At last the cord broke.
“Go, Claire,” I hissed, “and Godspeed to you.”
She disappeared through the opened window while I headed in the opposite direction for the hallway and a very uncertain future.
Chapter 28
I cracked open the door a few inches, twisted my head sideways, and peered down an empty hall. Voices could be heard coming from the living room. I started to step out when I heard a toilet flush. I closed the door and waited until the steps retreated. Without bothering to look this time, I entered the hall and glided past two rooms on the right until coming to what looked like a closet.

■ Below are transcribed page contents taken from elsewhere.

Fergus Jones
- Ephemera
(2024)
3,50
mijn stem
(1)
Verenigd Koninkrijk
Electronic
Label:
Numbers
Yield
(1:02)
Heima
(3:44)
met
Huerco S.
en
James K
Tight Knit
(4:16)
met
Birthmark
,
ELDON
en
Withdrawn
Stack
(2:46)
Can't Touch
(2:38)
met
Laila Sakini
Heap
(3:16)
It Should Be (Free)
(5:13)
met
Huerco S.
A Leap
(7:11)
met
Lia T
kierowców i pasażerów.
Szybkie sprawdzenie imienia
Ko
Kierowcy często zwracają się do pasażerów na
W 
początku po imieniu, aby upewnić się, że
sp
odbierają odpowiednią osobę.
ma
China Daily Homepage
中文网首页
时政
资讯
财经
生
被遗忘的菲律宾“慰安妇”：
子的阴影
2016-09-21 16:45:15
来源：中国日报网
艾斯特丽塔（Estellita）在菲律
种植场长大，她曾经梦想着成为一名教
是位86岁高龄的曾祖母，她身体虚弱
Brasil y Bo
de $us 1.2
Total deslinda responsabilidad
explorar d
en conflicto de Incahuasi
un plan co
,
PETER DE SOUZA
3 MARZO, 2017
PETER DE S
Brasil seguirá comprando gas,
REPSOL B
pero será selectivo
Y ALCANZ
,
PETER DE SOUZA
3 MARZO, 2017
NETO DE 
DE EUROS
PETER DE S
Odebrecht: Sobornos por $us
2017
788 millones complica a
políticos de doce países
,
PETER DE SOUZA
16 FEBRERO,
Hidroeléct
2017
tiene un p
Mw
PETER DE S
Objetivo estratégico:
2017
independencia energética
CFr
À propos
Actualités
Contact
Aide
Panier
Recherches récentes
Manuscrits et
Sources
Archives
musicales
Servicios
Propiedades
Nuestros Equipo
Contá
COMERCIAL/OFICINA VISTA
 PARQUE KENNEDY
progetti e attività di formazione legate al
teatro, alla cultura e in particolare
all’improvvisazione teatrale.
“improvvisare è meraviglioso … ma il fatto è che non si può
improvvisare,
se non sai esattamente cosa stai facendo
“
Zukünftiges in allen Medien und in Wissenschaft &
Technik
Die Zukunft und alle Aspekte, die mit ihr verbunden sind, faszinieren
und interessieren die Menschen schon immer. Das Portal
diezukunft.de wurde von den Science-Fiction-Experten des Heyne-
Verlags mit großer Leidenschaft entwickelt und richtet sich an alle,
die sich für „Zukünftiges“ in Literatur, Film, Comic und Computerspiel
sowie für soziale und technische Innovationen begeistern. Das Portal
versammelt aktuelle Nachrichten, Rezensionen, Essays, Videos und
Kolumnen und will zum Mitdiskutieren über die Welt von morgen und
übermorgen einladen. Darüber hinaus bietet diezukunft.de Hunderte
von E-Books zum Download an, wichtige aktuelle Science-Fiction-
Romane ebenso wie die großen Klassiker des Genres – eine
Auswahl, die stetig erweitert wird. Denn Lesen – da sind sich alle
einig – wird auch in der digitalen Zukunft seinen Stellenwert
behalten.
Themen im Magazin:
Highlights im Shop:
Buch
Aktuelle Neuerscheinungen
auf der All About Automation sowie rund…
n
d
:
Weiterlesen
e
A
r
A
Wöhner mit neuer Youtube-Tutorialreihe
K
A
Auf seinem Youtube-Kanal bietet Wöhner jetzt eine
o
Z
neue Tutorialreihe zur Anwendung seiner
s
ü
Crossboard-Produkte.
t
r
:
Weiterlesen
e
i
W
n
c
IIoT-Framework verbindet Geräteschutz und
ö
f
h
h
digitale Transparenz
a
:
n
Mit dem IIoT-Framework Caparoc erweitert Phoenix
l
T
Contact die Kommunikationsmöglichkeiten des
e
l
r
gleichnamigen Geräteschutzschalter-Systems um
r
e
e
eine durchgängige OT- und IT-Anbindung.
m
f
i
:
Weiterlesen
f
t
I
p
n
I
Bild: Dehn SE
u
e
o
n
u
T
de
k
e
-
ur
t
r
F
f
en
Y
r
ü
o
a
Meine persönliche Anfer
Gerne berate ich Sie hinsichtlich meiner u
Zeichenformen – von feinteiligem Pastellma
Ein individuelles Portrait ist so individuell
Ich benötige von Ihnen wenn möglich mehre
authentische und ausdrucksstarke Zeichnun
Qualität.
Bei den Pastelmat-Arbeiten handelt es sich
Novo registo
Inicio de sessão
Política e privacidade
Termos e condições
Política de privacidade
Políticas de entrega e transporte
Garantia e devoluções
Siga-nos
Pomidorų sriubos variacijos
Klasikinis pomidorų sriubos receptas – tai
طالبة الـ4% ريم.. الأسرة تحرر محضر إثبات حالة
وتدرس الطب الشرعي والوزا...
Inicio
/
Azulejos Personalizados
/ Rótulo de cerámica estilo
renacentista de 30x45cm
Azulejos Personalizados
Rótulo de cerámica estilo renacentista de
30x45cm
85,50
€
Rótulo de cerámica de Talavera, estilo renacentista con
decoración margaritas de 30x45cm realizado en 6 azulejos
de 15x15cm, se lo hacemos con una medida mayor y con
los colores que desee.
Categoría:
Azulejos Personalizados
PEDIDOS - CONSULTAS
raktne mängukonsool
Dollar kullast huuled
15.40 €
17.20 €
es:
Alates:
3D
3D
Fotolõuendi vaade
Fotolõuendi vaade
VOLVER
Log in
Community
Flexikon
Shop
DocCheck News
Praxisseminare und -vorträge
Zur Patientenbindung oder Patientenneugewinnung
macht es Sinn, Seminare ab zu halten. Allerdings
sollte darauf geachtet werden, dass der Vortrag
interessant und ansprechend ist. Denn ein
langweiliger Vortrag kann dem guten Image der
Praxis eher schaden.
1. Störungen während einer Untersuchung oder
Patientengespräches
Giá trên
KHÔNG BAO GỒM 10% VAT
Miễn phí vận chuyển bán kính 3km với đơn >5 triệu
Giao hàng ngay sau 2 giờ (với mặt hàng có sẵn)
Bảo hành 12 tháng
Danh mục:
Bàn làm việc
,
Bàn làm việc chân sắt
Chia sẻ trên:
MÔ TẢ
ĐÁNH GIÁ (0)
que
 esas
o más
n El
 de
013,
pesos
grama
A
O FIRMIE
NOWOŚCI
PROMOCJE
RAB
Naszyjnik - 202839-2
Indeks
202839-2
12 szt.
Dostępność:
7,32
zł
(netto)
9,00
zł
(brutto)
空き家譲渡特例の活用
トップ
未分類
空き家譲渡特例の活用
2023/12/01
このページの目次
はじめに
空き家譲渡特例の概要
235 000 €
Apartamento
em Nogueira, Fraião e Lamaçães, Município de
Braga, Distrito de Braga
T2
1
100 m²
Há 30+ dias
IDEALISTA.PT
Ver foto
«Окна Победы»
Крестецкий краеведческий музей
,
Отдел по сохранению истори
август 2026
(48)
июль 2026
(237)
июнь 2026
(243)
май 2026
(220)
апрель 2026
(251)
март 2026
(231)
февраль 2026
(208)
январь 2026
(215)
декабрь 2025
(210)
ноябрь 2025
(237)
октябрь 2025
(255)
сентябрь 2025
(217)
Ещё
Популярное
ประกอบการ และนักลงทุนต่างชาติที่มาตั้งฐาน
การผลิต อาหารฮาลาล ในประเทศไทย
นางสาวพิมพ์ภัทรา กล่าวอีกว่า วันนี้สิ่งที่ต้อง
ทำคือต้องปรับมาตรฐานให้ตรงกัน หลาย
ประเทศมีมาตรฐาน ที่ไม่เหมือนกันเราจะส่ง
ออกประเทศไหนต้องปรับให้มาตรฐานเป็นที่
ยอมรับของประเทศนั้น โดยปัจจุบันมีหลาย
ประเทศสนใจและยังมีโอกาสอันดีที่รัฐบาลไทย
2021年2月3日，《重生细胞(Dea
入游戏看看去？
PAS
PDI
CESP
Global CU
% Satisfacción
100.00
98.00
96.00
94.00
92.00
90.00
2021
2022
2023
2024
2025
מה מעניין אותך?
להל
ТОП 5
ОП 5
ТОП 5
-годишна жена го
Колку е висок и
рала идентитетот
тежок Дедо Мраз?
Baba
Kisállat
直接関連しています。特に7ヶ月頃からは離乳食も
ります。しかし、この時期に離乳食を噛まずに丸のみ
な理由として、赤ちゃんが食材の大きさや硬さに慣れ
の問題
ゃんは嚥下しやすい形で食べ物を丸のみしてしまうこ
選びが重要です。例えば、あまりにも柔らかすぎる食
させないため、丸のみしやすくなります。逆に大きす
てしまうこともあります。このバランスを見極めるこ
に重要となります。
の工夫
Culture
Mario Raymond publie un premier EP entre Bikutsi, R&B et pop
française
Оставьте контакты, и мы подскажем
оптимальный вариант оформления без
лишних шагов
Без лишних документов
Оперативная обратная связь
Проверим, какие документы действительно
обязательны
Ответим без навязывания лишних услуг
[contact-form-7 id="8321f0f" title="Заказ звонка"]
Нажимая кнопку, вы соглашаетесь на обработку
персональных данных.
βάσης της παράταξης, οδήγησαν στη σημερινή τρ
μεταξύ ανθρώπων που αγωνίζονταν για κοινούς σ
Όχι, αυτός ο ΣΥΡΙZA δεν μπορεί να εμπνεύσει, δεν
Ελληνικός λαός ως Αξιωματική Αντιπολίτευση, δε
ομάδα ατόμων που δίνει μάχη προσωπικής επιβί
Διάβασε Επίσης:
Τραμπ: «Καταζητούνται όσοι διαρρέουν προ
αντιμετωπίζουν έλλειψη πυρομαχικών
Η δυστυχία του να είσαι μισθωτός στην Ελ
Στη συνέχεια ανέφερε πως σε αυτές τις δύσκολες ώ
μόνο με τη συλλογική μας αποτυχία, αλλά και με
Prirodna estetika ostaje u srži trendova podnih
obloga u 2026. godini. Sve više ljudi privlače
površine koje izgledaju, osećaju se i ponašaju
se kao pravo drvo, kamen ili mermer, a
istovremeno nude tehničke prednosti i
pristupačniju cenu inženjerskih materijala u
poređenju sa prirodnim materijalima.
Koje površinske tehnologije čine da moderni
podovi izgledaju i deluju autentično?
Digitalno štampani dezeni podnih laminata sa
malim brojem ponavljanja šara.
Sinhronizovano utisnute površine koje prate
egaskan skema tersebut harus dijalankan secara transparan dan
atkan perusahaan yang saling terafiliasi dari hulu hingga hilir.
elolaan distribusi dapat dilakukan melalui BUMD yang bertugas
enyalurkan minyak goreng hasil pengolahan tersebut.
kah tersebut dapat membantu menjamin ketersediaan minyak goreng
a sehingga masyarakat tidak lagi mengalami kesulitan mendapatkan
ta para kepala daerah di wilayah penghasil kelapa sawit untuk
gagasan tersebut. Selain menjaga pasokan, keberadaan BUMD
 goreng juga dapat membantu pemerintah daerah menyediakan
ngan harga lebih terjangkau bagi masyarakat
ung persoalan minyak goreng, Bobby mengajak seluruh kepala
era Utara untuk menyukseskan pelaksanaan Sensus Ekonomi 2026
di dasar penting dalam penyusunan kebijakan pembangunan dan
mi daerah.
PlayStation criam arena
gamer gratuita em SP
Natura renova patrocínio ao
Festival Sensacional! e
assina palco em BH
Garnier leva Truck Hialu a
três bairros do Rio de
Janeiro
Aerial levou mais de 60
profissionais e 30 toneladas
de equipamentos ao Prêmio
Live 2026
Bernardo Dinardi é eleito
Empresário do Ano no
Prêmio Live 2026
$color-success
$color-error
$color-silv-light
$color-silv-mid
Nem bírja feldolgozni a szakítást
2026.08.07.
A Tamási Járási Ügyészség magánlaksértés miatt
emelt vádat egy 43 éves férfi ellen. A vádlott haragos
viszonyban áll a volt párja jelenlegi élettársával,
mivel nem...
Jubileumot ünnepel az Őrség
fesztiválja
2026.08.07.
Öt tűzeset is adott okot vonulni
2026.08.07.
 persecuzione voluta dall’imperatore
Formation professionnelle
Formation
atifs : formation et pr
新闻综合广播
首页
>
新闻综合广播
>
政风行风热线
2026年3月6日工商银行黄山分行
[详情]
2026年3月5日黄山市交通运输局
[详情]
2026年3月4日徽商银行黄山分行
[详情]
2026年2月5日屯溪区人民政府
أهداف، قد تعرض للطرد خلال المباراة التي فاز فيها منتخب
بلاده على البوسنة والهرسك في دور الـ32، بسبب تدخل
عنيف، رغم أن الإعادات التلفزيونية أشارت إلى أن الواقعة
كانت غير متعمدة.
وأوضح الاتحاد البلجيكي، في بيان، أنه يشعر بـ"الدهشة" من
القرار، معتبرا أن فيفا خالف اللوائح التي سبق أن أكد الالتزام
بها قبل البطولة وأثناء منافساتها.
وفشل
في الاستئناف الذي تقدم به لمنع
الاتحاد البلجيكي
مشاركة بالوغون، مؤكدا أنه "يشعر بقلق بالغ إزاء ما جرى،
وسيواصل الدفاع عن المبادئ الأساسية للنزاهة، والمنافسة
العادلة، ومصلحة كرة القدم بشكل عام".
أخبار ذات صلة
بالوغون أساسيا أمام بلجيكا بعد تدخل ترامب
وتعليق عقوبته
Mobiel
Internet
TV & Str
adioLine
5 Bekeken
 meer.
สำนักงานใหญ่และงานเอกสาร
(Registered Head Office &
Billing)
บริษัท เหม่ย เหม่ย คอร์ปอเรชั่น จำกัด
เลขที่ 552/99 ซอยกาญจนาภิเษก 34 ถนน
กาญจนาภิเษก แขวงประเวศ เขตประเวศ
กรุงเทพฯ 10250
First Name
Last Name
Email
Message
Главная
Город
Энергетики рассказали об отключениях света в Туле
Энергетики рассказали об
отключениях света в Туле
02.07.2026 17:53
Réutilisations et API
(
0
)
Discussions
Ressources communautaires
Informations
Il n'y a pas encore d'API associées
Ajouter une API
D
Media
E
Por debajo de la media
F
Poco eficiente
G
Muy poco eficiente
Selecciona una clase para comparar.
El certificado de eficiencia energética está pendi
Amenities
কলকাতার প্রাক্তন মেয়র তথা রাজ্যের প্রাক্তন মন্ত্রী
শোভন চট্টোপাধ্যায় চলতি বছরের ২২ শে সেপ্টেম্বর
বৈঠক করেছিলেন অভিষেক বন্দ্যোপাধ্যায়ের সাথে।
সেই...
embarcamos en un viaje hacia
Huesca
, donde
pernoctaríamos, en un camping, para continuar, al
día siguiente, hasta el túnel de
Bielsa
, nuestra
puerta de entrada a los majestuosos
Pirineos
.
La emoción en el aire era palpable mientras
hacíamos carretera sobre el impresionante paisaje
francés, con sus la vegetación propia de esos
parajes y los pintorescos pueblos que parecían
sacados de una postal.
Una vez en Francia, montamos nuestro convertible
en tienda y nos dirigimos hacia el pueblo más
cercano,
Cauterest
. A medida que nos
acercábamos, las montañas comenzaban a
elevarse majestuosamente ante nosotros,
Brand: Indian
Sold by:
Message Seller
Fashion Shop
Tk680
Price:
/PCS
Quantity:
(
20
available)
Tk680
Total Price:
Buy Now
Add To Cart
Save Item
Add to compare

It was about four feet wide and two feet deep inside. Old cardboard boxes stuffed with cotton dresses and men’s work clothes covered half the floor. A rusty double-barreled shotgun leaned in a corner. Good news, if it was functional. There was a box of shells sitting next to it. But the shells contained No. 9 birdshot—good for killing birds, but not effective for stopping a determined foe beyond fifteen feet.
I loaded the gun and was about to look for a better vantage point when I noticed the outline of a trapdoor on the ceiling. A frayed rope hung from it.
I set the gun down, shoved the clothes boxes aside to allow more room, and tugged on the cord. The ladder unfolded easily enough, but the steps were treacherously rotted. Keeping my insteps wedged against the sides, however, I made it up to a small attic space. Its sole purpose was to accommodate a huge house fan, circa 1920. Light and sound from the living room below filtered through its thick mesh screen.